Ayer se batieron varios récords en la Plaza de la Cruz de Pamplona. Todos relacionados con el jamón. Todos, por una buena causa. El extremeño Nico Jiménez, cortador de jamón profesional, consiguió cortar una loncha de ibérico de 19,80 metros de largo. Superó así “con creces” la marca que le hizo ganar este mismo año el Premio Guinness. Una loncha de 13,90 metros que ya está registrada en el Libro de los Récords.

Con esa tira de casi 20 metros fue fácil conseguir el tercer récord del día: el pincho más largo del mundo. Cortaron por la mitad la insólita loncha, la pusieron sobre pan y lograron un montadito de jamón de 39,90 metros de largo. Nadie se quedó con hambre ayer en la Plaza de la Cruz.

La Fundación Juan Bonal fue quién organizó esta curiosa iniciativa dentro de la Semana de la solidaridad navarra que termina este domingo.
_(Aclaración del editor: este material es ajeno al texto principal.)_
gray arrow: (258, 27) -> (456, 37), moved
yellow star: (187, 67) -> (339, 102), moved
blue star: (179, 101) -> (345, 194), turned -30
Luis López, su director de marketing, fue el “afortunado” que dio el último corte a la ya famosa loncha. “Para nosotros ha sido una maravilla que Nico viniera de forma desinteresada a colaborar con nosotros. Es la manera de llegar al corazón a través del estómago”, explicó.

Récord en hora y media

La hazaña comenzó un poco antes de las once y media de la mañana en la Sala Mikael. En el escenario, Nico Jiménez y un jamón extremeño, como él. De público, muchos medios de comunicación y algunos curiosos. Todos esperaban ser testigos del récord. “Qué paciencia”, comentaba Pilar Remírez Carlos, acompañada de su hermana y de su amiga, Maite Escudero Yabe, todas ellas voluntarias de la Fundación. “Para rato estoy yo así en la cocina”, exclamaba Remírez. Se acercaba el mediodía y la gente comenzaba a tener ya ganas de catar el jamón. “Con la hora que es y el aroma que suelta…”, decía Jiménez, concentrado en la faena pero sin perder de vista los flashes que le disparaban a cada poco rato. En todo momento llevó puesto un micrófono que hacía que sus suspiros y jadeos de esfuerzo se escucharan por toda la sala. “Cada vez va cansando más”, explicó cuando ya llevaba una hora cortando y sostenía en su mano izquierda un ovillo de jamón “de unos seis kilos”, según él mismo calculó.

Para entonces la gente ya se concentraba en la plaza esperando catar un pincho de récord. “Dadme cinco minutitos más”, pedía Jiménez, “sería una pena dejarlo por donde vamos”. La organización achuchó un poco más y el maestro cortador tuvo que parar ahí su récord. Casi veinte metros de loncha que, colocados sobre dieciocho barras de pan, pasaron a convertirse en el pincho más largo del mundo. No había nadie del Libro Guinness de los Récord para certificarlo, pero los asistentes pagaron un euro para degustarlo y el dinero que se recaudó fue a parar íntegro a la Fundación Juan Bonal. Y ésa también es otra manera de pasar a la historia.